Dalam peninjauan langsung ke Pelabuhan Muara Angke dan Kali Adem pada Selasa (14/4), Komisi B menyoroti pentingnya kelancaran operasional di kawasan tersebut untuk menjaga stabilitas ekonomi sektor perikanan dan transportasi laut.

“Kami dari Komisi B hari ini melaksanakan kunjungan ke Pelabuhan Muara Angke dan Kali Adem. Kami ingin melihat langsung bagaimana proses bongkar muat kapal, termasuk kejadian yang sempat viral, yakni mandeknya kurang lebih 2.000-an kapal,” ujar Nova di lokasi peninjauan.

Dampak Sistemik Kemacetan Kapal
Nova menilai hambatan operasional di pelabuhan tersebut tidak boleh terulang kembali. Sebagai titik vital aktivitas pesisir utara Jakarta, gangguan pada satu unit kapal saja dapat memicu dampak berantai bagi ribuan kapal lainnya yang bersandar.

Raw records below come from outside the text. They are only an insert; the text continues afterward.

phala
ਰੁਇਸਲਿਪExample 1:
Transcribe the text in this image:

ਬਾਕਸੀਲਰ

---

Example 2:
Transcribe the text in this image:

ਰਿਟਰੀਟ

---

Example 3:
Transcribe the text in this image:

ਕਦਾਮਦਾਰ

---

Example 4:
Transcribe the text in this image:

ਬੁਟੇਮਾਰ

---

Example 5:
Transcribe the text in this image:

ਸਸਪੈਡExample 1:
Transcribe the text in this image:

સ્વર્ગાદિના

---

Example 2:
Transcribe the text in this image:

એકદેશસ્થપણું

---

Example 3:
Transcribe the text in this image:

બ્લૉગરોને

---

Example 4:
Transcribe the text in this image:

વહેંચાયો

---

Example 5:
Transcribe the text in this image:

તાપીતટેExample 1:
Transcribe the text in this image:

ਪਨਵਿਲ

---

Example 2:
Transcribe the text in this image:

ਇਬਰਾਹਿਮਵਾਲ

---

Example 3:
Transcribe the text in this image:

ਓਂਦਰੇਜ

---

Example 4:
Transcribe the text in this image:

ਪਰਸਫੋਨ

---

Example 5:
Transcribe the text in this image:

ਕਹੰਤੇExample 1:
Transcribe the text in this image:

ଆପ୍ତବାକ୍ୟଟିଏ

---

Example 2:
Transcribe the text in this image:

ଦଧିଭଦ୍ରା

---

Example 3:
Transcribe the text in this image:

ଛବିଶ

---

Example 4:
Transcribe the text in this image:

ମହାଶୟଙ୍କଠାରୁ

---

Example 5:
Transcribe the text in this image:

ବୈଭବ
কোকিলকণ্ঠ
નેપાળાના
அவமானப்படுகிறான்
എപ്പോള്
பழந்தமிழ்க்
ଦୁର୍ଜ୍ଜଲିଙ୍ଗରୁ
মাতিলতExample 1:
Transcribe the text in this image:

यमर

“Kejadian di bulan Desember kemarin itu tidak boleh terjadi lagi. Karena di sini ada ribuan kapal. Kalau satu-dua kapal saja terhambat keluar, itu akan berdampak besar dan tentu tidak baik,” tegasnya.

Evaluasi Infrastruktur dan Fasilitas
Selain kelancaran alur kapal, Komisi B mencatat sejumlah aspek infrastruktur yang memerlukan pembenahan segera. Meskipun fasilitas cold storage dinilai sudah dikelola dengan cukup baik, masih ditemukan kendala teknis di lapangan yang mengganggu kenyamanan dan fungsi pelabuhan.

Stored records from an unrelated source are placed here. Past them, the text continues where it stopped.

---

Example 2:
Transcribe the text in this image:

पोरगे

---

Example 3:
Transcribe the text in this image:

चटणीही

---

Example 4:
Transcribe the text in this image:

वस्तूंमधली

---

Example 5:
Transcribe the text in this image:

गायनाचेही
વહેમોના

“Tadi kami lihat cold storage pengelolaannya cukup baik. Tapi memang ada beberapa keluhan, seperti limpasan air dan kondisi jalan yang perlu diperbaiki ke depannya,” kata Nova.

Ia juga menekankan pentingnya penyediaan armada pendukung yang siaga, seperti kapal tunda (tugboat), guna mengantisipasi kemacetan lalu lintas laut secara cepat. Aspirasi dari para pelaku usaha mengenai penambahan fasilitas keselamatan juga menjadi catatan penting.

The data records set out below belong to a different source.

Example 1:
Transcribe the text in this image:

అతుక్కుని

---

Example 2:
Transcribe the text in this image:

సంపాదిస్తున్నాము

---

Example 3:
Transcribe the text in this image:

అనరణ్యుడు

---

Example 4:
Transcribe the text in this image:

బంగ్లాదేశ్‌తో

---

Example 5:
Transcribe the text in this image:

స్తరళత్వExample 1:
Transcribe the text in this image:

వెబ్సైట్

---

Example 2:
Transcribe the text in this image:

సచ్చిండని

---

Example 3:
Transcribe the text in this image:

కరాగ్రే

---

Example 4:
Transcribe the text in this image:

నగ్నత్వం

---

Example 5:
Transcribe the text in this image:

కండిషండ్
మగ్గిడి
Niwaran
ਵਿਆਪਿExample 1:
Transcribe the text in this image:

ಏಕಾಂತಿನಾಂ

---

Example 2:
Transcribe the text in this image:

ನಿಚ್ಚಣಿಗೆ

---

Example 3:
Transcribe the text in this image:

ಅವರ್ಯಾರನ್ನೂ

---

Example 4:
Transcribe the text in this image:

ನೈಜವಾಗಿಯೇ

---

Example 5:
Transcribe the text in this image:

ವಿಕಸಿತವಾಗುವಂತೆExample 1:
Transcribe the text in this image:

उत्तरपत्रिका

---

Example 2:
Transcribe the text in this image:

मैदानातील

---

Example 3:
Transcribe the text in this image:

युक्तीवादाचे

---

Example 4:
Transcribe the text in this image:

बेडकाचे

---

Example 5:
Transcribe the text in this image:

“Harus ada tugboat yang standby di sini. Kemudian tadi juga ada masukan dari para pengusaha terkait kebutuhan penambahan kapal pemadam dan fasilitas pendukung lainnya,” tambahnya.

Rencana Tindak Lanjut
Seluruh temuan dari lapangan ini akan segera dibawa ke meja rapat kerja Komisi B DPRD DKI Jakarta. Nova memastikan pihaknya akan mendorong perumusan kebijakan dan perencanaan anggaran yang lebih komprehensif bagi pengembangan PPN Muara Angke.

“Ini tentu akan menjadi bahan dalam rapat kerja kami, terutama untuk perencanaan-perencanaan ke depan agar kejadian serupa tidak terulang,” pungkas Nova. (Far/P-2)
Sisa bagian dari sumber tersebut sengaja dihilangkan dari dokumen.